What about using silica gel desiccant packets instead of a dh? They should do the job and be much easier to deal with.


----------



## Daren (Oct 14, 2006)

Interesting challenge. Like Julian said you are going with something non-mechanical right ?  Like this.
If you are thinking something else I am only familiar with 2 kinds of small d/h's, one is thermo-electric like this Or conventional units that have freon and use a compressor...in both cases I think you are going to have heat issues...I know for a fact you will with a freon unit, they put out tremendous amounts of heat.

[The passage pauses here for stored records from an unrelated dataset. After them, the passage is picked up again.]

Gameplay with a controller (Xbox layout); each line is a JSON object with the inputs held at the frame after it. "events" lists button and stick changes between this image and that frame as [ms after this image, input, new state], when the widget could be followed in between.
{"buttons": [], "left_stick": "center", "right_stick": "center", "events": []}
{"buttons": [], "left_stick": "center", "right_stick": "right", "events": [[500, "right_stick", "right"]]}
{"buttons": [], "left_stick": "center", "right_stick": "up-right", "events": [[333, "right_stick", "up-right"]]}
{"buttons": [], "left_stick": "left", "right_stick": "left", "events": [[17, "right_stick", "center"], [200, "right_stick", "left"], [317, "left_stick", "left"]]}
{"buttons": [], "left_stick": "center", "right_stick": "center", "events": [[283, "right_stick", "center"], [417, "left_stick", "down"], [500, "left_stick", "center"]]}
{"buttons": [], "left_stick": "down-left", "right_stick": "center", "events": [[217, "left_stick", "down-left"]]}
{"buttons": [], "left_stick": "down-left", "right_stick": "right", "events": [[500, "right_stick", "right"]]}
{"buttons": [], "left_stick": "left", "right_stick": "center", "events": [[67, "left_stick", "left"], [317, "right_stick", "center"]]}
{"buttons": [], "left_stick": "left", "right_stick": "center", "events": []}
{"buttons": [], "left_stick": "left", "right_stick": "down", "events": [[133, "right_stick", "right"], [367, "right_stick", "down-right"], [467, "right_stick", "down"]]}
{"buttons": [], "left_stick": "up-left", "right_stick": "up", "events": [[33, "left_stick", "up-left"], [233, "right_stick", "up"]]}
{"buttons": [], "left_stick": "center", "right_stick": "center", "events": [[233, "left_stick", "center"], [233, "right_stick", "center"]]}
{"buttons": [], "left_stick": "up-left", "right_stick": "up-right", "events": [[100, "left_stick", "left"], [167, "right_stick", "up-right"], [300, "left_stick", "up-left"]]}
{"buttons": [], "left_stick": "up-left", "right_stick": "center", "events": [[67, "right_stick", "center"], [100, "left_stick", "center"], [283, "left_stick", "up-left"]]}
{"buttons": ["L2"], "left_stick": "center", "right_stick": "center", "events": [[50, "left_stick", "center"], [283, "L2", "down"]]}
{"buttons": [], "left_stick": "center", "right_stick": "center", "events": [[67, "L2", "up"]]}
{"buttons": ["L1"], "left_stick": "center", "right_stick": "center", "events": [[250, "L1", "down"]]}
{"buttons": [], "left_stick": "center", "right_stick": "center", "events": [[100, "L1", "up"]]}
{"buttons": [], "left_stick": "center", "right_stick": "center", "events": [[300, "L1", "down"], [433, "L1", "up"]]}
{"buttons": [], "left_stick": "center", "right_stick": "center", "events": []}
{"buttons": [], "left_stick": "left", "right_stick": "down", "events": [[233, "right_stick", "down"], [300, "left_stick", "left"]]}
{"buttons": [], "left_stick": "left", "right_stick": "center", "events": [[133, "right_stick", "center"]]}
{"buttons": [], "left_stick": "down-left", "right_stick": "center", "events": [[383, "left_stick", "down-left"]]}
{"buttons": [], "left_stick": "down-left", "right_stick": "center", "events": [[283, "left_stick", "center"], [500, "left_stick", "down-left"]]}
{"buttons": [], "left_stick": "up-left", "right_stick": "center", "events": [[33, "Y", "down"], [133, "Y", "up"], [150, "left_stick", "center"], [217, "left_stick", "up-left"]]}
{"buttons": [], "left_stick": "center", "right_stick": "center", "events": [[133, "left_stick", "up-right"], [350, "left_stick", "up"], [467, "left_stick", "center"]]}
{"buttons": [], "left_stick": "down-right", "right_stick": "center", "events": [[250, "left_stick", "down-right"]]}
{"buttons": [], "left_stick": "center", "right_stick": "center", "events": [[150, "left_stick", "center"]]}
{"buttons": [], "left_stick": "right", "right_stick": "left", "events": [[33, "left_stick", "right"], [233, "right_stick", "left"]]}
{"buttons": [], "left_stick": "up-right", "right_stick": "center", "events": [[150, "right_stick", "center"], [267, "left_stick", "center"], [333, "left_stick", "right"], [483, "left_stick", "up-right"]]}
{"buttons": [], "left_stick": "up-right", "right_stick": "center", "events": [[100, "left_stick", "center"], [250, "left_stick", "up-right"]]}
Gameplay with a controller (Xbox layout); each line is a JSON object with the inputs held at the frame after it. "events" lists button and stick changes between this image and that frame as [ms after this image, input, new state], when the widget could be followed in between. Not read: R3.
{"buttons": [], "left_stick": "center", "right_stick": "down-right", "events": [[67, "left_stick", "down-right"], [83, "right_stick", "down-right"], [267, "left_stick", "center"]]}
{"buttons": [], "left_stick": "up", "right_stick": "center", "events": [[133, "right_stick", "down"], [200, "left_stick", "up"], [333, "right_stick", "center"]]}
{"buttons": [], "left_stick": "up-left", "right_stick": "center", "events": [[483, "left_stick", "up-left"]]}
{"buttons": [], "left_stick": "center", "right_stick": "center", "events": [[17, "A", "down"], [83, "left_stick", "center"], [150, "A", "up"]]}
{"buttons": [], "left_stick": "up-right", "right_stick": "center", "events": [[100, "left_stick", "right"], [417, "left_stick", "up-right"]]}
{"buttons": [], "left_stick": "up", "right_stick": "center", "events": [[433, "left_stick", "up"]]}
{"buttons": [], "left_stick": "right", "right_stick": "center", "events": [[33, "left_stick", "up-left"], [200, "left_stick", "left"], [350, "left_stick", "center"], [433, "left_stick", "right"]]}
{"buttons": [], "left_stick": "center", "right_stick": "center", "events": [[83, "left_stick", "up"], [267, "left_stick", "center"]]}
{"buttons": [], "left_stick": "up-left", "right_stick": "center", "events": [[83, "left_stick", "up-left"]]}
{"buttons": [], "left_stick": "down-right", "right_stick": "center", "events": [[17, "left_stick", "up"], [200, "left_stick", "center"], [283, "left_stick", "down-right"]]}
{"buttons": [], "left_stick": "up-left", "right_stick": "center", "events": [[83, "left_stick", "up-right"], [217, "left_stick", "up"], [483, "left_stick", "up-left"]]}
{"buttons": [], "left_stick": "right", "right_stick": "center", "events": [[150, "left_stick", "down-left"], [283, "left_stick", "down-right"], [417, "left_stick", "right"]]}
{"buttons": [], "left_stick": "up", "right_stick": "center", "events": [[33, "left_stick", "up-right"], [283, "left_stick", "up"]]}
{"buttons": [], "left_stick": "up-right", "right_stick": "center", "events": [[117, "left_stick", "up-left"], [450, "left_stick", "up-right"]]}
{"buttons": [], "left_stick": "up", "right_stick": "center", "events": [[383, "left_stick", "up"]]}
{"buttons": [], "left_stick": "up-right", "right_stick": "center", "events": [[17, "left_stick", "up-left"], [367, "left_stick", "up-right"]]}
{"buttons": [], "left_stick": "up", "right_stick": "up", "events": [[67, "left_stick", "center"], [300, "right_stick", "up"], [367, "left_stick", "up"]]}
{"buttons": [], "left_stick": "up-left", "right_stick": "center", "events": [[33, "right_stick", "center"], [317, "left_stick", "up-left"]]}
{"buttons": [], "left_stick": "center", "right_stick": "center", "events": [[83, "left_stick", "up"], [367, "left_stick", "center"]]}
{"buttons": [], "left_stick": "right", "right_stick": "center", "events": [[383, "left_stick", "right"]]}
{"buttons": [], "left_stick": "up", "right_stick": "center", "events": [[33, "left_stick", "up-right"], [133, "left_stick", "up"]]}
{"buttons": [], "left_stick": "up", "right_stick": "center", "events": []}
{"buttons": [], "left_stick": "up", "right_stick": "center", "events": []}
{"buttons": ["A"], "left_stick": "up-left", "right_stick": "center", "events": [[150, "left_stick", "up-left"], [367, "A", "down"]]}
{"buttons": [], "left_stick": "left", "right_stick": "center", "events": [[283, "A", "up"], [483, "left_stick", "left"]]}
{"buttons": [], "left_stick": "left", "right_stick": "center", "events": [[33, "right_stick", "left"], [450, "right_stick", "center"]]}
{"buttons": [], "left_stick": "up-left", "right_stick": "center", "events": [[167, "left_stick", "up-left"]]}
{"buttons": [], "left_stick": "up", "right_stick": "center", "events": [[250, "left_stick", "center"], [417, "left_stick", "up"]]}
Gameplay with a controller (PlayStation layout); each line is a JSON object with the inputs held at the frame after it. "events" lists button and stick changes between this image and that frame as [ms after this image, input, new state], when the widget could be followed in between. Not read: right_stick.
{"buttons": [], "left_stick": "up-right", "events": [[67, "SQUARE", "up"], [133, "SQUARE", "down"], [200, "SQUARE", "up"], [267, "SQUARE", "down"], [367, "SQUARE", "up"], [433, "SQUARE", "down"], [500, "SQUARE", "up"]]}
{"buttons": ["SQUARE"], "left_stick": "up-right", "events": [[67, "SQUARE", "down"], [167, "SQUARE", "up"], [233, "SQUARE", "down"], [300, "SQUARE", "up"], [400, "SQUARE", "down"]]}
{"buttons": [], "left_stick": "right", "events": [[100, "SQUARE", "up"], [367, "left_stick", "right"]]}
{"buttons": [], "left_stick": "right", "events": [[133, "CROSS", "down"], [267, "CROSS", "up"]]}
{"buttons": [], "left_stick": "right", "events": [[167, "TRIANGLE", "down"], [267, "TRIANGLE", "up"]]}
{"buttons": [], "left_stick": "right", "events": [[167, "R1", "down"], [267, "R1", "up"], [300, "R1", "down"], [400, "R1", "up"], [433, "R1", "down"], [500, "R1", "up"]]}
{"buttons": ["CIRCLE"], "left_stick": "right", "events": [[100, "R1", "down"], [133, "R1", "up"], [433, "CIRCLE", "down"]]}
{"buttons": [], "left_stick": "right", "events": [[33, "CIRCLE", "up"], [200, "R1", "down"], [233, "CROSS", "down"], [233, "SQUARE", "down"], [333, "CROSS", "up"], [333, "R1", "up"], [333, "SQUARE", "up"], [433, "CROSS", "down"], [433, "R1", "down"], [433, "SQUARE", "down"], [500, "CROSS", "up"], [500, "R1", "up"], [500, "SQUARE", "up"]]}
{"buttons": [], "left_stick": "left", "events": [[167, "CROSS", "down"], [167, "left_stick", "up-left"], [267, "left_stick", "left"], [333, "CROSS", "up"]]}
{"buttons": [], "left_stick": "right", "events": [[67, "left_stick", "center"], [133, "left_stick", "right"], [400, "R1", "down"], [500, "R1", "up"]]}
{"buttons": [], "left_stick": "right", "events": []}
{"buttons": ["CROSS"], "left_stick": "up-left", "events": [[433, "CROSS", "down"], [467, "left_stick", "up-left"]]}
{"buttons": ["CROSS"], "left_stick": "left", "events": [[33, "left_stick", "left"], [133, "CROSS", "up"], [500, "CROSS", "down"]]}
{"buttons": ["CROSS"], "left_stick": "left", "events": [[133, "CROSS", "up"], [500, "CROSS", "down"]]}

I may get corrected here on construction methods but I think you want to seal the _inside_ of the cabinet with a spar marine varnish. As well as the outside. This IMO should slow down the moisture transfer from the room into the piece. And help with the battle of the one side of the lumber being subjected to higher RH (relative humidity) than the other. That battle, especially in something like red oak will cause joint failure.


----------



## jriffel (May 13, 2009)

I have tried the silica packets and even a the rechargable types. They aren't quite up to the task. Thanks about the idea of the spar varnish inside and out, what about the idea of dual paneling ?? Does that have any merit?


----------



## Daren (Oct 14, 2006)

I can't see the great advantage of double panels, but maybe I am missing something. If it was me I would keep the cabinet in a room that I also controlled the RH. Dehumidifier in the room where it is and less aggressive measures inside the cabinet...just a whole lot easier all the way around.


----------